### Exercise passage
Scipy's interpn suffers somewhat in terms of speed compared to the very fastest method, but for it's generality and ease of use it's definitely the way to go.

Answer 2

For a fixed point in time, you can utilize the following interpolation function:

g(a) = cc[0]*abs(a-aa[0]) + cc[1]*abs(a-aa[1]) + cc[2]*abs(a-aa[2])

where a is the hiker's altitude, aa the vector with the 3 measurement altitudes and cc is a vector with the coefficients. There are three things to note:

1. For given temperatures (alltemps) corresponding to aa, determining cc can be done by solving a linear matrix equation using np.linalg.solve().
2. g(a) is easy to vectorize for a (N,) dimensional a and (N, 3) dimensional cc (including np.linalg.solve() respectively).
3. g(a) is called a first order univariate spline kernel (for three points). Using abs(a-aa[i])**(2*d-1) would change the spline order to d. This approach could be interpreted a simplified version of a Gaussian Process in Machine Learning.

So the code would be:

import matplotlib.pyplot as plt
import numpy as np
import seaborn as sns

# generate temperatures
np.random.seed(0)
N, sigma = 1000, 5
trend = np.sin(4 / N * np.arange(N)) * 30
alltemps = np.array([tmp0 + trend + sigma*np.random.randn(N)
                     for tmp0 in [70, 50, 40]])

# generate attitudes:
altitudes = np.array([500, 1500, 4000]).astype(float)
location = np.linspace(altitudes[0], altitudes[-1], N)


def doit():
    """ do the interpolation, improved version for speed """
    AA = np.vstack([np.abs(altitudes-a_i) for a_i in altitudes])
    # This is slighty faster than np.linalg.solve(), because AA is small:
    cc = np.dot(np.linalg.inv(AA), alltemps)

    return (cc[0]*np.abs(location-altitudes[0]) +
            cc[1]*np.abs(location-altitudes[1]) +
            cc[2]*np.abs(location-altitudes[2]))


t_loc = doit()  # call interpolator

# do the plotting:
fg, ax = plt.subplots(num=1)
for alt, t in zip(altitudes, alltemps):
    ax.plot(t, label="%d feet" % alt, alpha=.5)
ax.plot(t_loc, label="Interpolation")
ax.legend(loc="best", title="Altitude:")
ax.set_xlabel("Time")
ax.set_ylabel("Temperature")
fg.canvas.draw()

Measuring the time gives:

In [2]: %timeit doit()
10000 loops, best of 3: 107 µs per loop

Update: I replaced the original list comprehensions in doit() to import speed by 30% (For N=1000).

### Record set
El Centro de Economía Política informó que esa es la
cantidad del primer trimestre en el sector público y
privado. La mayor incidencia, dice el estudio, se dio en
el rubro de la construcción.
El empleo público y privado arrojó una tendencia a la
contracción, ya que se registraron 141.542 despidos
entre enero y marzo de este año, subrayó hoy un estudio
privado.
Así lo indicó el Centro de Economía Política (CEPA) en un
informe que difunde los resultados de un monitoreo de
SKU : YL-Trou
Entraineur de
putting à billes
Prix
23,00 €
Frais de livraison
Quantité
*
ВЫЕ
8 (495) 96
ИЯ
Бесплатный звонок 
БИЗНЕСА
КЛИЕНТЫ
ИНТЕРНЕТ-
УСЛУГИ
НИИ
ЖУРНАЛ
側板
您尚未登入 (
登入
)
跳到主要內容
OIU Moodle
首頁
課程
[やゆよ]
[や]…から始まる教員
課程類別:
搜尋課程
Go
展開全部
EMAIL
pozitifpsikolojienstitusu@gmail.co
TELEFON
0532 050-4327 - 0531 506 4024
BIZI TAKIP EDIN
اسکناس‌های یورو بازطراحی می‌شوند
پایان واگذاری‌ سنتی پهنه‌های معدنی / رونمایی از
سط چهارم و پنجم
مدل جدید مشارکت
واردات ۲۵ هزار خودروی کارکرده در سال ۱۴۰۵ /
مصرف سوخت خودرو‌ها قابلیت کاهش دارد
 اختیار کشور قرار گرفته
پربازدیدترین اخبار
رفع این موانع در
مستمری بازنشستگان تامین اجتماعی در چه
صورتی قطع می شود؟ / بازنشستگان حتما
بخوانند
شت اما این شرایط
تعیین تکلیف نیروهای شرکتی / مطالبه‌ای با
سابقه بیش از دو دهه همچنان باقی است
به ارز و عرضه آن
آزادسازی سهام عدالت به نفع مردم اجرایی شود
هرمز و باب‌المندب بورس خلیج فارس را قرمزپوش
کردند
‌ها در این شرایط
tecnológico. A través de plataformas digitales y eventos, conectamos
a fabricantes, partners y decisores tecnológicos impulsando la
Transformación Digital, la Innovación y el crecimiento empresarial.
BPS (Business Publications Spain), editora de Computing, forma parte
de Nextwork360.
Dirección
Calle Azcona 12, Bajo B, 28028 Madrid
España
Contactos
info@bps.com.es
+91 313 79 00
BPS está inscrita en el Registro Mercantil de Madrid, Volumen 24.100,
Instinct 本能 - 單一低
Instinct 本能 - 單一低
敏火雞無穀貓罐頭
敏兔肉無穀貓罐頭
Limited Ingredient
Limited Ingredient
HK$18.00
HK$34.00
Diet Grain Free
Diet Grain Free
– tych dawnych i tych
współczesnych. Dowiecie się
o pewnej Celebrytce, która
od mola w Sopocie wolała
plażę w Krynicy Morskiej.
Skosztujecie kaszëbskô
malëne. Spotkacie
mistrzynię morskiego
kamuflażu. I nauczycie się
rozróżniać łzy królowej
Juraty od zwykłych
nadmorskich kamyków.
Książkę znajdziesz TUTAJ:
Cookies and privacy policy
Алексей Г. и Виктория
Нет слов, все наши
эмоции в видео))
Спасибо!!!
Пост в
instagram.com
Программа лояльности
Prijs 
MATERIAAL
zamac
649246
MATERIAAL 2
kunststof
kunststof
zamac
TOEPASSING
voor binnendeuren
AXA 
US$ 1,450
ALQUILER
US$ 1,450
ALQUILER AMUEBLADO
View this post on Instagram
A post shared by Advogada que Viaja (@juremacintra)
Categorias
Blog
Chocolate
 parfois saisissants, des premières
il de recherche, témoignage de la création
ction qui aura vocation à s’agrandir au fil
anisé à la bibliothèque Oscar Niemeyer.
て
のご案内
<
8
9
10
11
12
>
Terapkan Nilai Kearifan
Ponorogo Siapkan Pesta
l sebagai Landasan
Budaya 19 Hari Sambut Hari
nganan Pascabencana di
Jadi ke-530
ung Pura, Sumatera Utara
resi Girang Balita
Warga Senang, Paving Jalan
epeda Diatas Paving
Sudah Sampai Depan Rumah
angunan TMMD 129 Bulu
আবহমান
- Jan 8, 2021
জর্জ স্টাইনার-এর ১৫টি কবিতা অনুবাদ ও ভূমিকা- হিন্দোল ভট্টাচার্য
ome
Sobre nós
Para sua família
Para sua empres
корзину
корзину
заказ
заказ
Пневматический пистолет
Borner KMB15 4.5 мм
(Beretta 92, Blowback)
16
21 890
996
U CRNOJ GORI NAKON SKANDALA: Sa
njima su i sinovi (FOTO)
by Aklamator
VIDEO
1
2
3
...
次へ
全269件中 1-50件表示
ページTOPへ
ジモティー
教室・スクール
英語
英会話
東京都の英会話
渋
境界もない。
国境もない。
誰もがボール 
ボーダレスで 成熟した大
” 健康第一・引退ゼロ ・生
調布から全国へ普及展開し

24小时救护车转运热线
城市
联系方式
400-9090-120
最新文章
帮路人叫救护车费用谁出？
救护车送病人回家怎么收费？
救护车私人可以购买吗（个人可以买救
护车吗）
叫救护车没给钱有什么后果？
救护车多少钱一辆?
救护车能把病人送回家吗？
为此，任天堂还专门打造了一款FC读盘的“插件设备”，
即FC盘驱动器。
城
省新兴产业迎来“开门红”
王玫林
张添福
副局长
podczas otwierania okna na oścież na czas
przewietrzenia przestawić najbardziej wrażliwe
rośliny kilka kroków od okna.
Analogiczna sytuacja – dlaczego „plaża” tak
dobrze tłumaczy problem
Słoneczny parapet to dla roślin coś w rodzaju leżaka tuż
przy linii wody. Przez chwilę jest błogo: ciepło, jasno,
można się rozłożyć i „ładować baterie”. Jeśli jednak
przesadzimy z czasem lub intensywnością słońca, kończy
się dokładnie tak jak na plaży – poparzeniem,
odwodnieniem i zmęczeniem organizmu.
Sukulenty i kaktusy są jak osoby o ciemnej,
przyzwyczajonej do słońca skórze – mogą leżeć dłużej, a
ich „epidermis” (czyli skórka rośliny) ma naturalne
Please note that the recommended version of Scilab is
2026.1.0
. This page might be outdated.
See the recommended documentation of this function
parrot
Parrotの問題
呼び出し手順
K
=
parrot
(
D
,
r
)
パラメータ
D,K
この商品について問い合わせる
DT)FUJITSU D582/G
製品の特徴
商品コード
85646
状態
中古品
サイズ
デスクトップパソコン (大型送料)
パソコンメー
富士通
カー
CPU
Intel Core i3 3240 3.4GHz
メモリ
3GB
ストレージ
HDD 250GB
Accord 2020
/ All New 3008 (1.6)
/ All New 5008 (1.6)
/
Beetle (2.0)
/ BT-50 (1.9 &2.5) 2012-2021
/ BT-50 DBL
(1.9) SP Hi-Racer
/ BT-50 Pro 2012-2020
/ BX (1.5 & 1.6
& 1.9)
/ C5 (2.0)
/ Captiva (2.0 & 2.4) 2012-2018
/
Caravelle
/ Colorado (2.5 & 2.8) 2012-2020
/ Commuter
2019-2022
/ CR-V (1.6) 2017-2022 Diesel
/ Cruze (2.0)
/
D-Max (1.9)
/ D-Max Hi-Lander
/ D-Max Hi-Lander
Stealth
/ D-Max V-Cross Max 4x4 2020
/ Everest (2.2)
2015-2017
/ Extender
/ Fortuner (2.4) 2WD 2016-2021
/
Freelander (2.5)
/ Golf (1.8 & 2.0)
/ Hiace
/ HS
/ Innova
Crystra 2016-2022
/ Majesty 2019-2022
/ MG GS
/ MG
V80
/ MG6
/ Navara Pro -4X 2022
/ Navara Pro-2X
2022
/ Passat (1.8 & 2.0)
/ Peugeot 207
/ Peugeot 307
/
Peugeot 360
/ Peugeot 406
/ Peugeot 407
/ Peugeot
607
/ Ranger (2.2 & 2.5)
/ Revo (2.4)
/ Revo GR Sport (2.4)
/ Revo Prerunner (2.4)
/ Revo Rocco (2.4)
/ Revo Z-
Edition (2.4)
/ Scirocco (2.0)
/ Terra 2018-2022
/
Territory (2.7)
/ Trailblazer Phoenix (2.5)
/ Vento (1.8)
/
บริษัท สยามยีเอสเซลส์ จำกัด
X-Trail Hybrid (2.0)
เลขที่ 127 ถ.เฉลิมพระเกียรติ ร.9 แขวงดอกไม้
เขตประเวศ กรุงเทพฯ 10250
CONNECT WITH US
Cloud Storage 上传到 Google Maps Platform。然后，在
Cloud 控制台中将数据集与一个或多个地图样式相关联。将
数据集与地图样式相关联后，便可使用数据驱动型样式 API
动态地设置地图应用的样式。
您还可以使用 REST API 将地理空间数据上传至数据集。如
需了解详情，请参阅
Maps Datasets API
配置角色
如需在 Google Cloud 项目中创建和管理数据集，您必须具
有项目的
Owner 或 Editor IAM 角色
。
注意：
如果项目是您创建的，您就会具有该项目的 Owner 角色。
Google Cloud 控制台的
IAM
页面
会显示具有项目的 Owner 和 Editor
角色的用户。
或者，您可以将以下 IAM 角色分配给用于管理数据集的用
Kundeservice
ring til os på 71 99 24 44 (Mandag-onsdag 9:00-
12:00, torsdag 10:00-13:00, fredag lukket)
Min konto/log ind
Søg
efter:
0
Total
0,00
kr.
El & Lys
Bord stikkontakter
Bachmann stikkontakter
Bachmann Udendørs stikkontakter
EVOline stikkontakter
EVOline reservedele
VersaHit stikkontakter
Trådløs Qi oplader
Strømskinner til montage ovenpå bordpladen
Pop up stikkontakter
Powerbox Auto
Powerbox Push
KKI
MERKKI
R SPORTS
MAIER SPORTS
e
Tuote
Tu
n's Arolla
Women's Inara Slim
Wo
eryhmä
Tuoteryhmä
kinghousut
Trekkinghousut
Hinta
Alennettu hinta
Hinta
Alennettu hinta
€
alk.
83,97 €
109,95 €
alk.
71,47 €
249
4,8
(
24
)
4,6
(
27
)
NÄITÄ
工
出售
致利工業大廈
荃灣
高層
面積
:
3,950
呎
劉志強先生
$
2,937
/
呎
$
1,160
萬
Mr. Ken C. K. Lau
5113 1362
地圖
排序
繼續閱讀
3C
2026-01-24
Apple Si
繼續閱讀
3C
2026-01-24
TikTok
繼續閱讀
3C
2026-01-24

### Work order
Repeat the passage on temperature interpolation from "So the code" up to and including "trend + sigma*np.random.randn(N)", changing "trend" to "drift".

### Solution to this task
So the code would be:

import matplotlib.pyplot as plt
import numpy as np
import seaborn as sns

# generate temperatures
np.random.seed(0)
N, sigma = 1000, 5
drift = np.sin(4 / N * np.arange(N)) * 30
alltemps = np.array([tmp0 + drift + sigma*np.random.randn(N)